'''

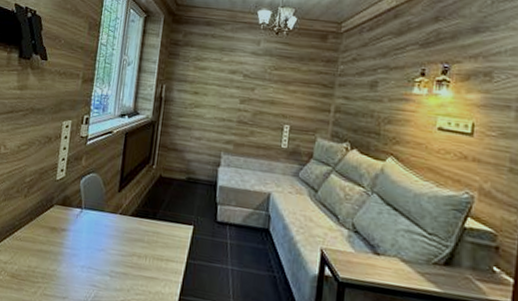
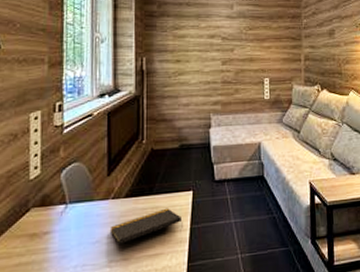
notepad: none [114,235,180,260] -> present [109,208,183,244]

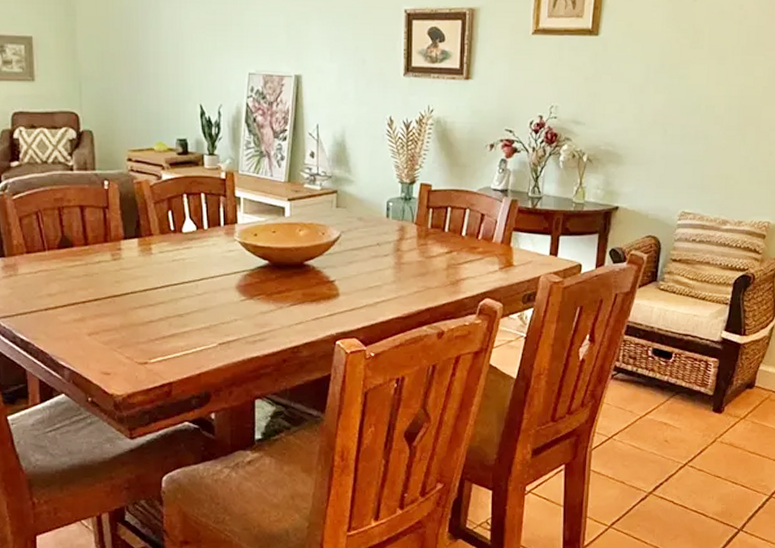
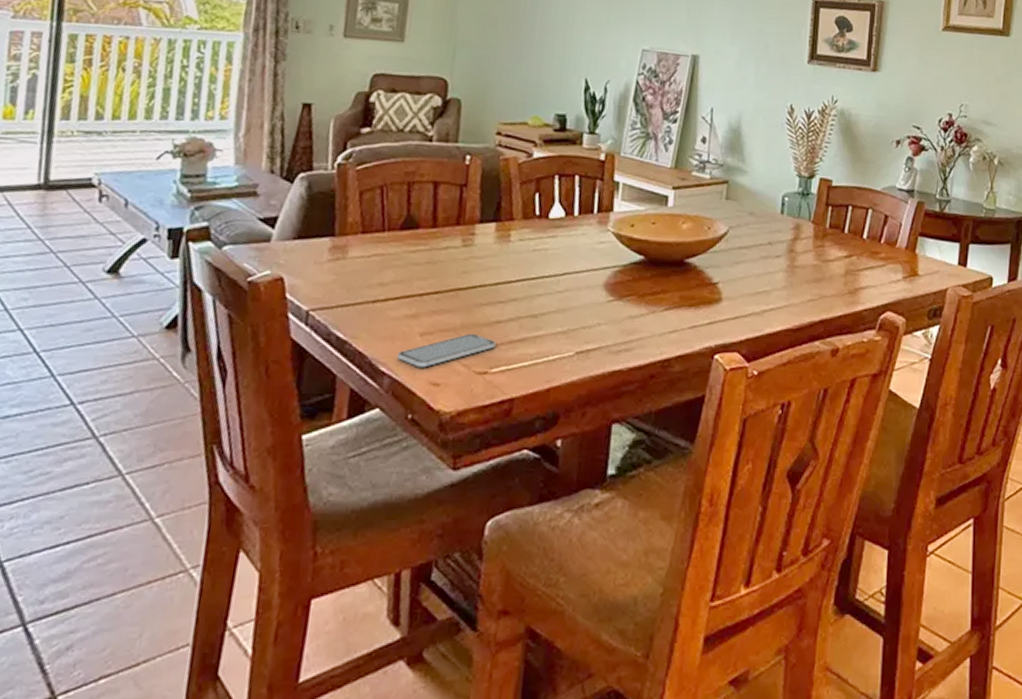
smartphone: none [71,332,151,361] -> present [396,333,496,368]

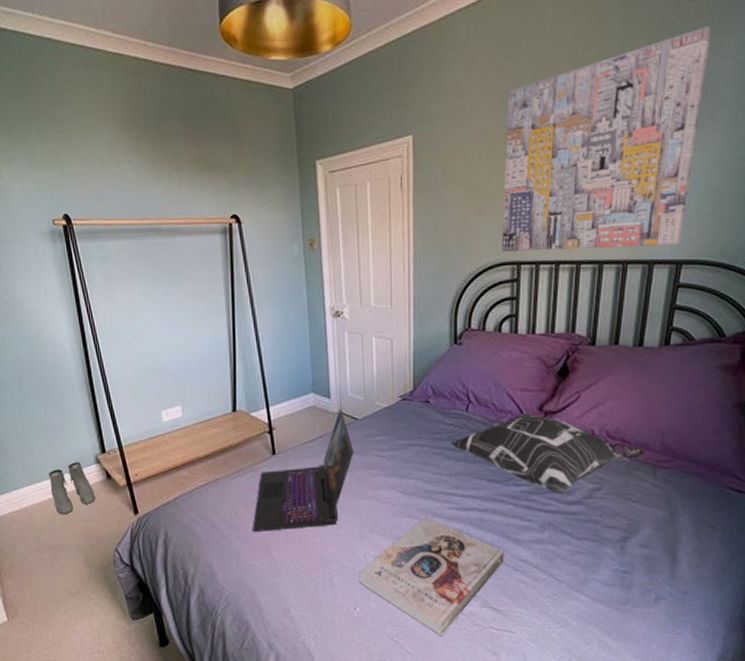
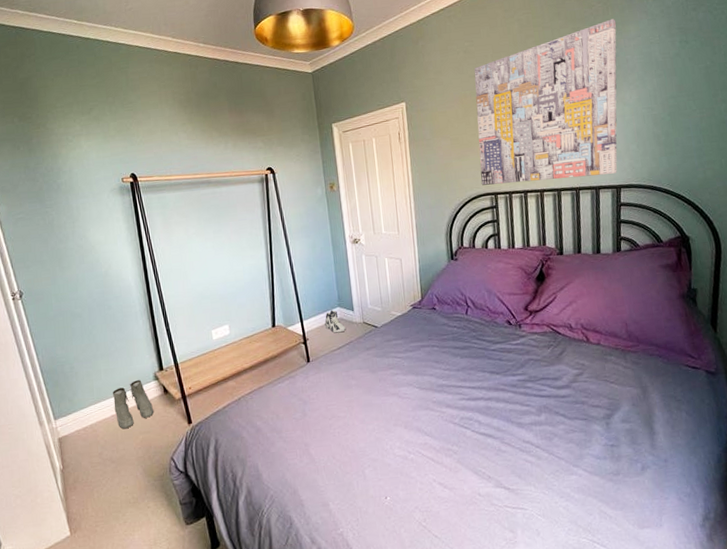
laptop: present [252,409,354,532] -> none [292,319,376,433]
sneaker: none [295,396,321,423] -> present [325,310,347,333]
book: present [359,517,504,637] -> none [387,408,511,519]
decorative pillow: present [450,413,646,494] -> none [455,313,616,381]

'''

=== Exercise ===
Exclude the pictures, then retype every record exactly.

=== Task answer ===
notepad: none [114,235,180,260] -> present [109,208,183,244]

smartphone: none [71,332,151,361] -> present [396,333,496,368]

laptop: present [252,409,354,532] -> none [292,319,376,433]
sneaker: none [295,396,321,423] -> present [325,310,347,333]
book: present [359,517,504,637] -> none [387,408,511,519]
decorative pillow: present [450,413,646,494] -> none [455,313,616,381]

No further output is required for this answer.